Asia putting in a call for heroes

Aim to battle Hollywood's genre dominance

More Pusan festival coverage

BUSAN, South Korea -- Asian filmmakers are looking for a superhero -- or a few of them -- who can battle into the international marketplace and cut into Hollywood's boxoffice dominance of the genre.

South Korean producer Lee Eugene is in Pusan shooting her current project "Jeon Woo Chi," which she calls "the most anticipated project in Korea."

Presented at the Asian Film Market's project market, PPP, which wrapped Monday, the film drew great interest from buyers, particularly Japan, according to Lee, president of production shingle Zip Cinema.

The $12 million film has three quarters of its budget in place and is presented by Korean major CJ Entertainment and United Pictures International.

Currently in its 14th day of shooting in Busan, the up to four month production will be one of Korea's longest, with location shooting all over the country. The film makes extensive use of wire-action and homegrown CGI in its tale of a Taoist magician, the title character "Jeon," traveling 500 years forward to present day Korea to take on a host of evil goblins.

Coinciding with the shoot, this year's Pusan International Film Festival honed in on the re-emerging trend with its special section: Superheroes in Asia, showcasing 11 features from across the region spanning 50 years.

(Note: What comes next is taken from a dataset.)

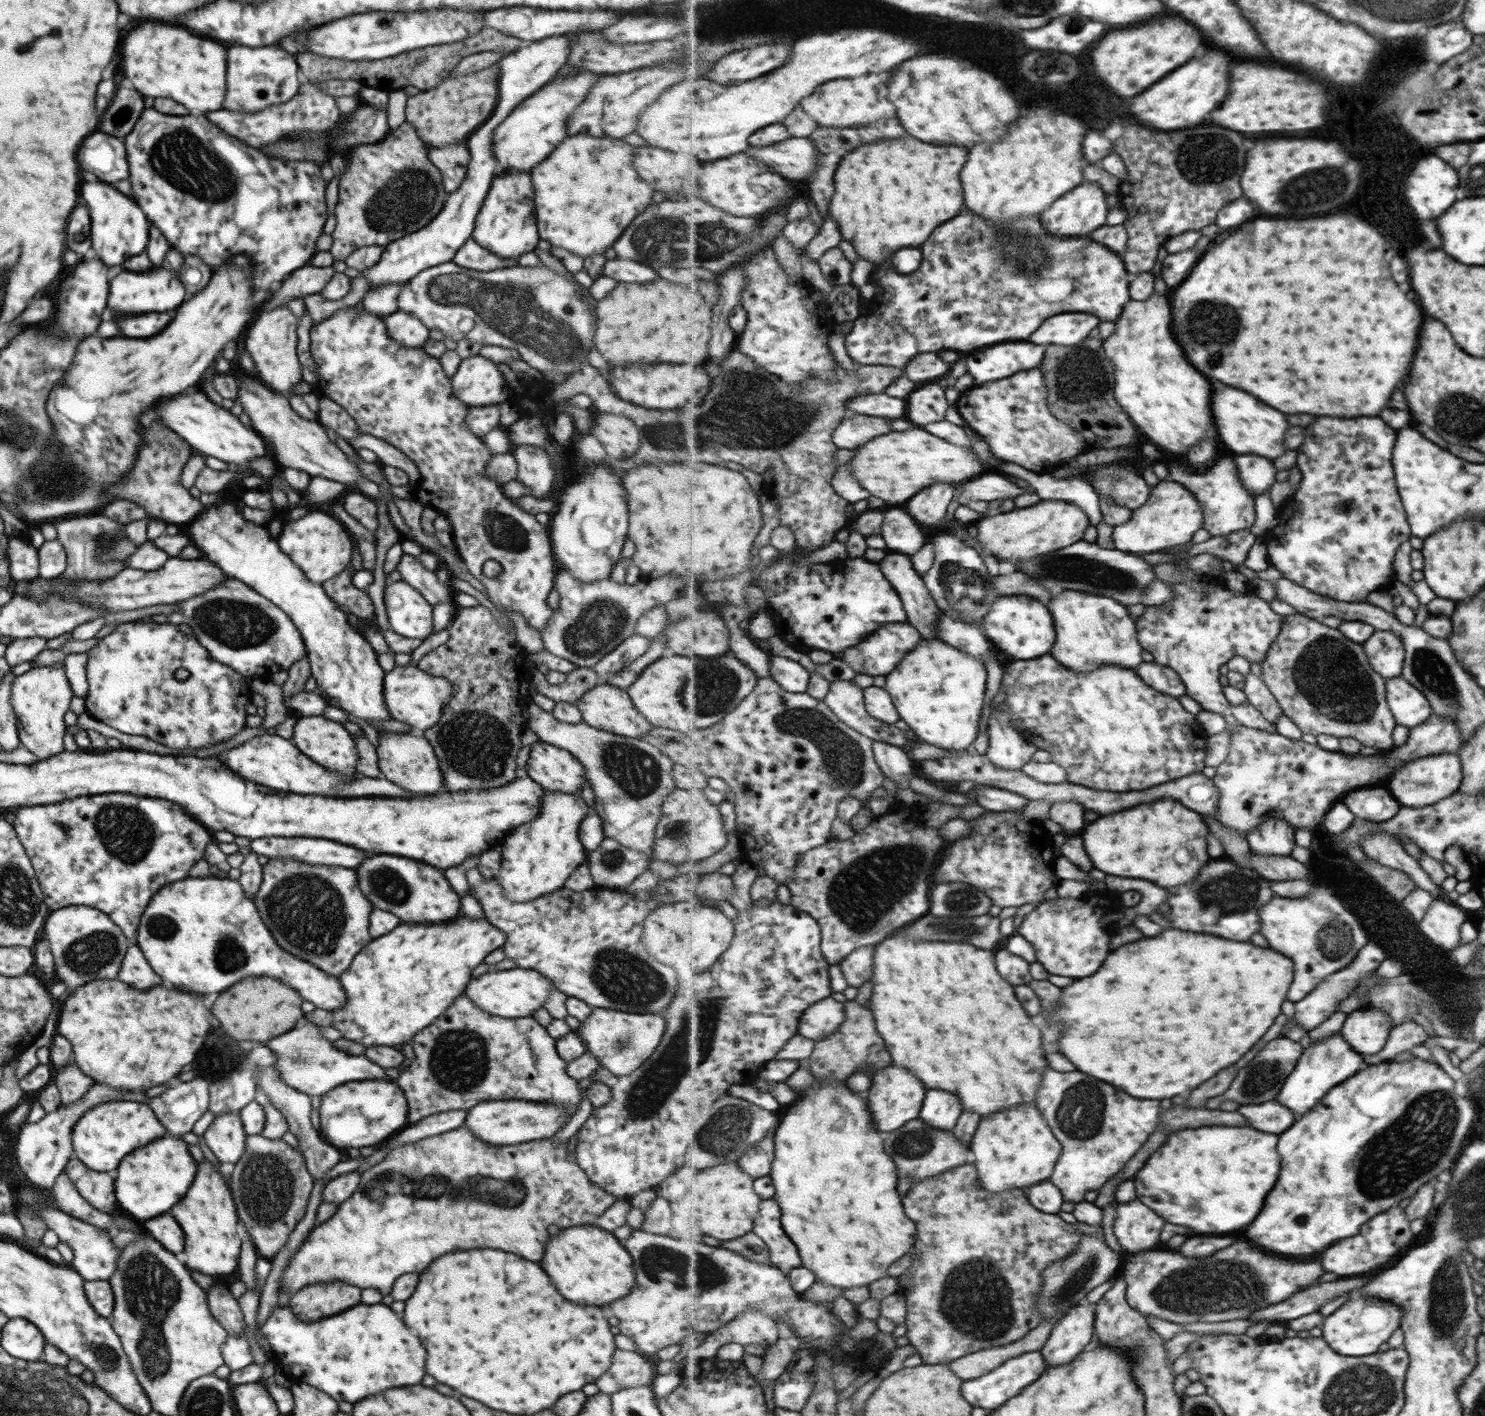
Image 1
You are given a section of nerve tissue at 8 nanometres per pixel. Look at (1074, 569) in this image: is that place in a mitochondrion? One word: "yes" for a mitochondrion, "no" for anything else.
yes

Among films screened at PIFF this year were the 2006 hit "Krrish," India's first major superhero movie, Malaysia's "Cicakman 2 -- Planet Hitam" (2008), a superhero comedy sequel to the popular 2006 film, and Thailand's reworking of Hollywood's "Spider-Man" hero, "Mercury Man" from 2006.

Asked how the Korean superhero would stand up against Western archetypes, Lee said, "It's going to be very different from a Hollywood clear-cut 'good' superhero. Jeon Woo Chi is a rascal and quite mischievous." The project will be taken to the upcoming American Film Market, which begins Nov. 5. A release date is targeted for summer 2009.

It stars Korean wave heartthrob Gang Don-won ("M") in the title role along with Lim Soo-jung ("Happiness"), and Kim Yun-seok ("The Chaser"). The director is Choi Dong-hoon, known as the Tarantino of the local film industry with his high stakes thrillers, "The Big Swindle" (2004) and "Tazza: The High Rollers" (2006).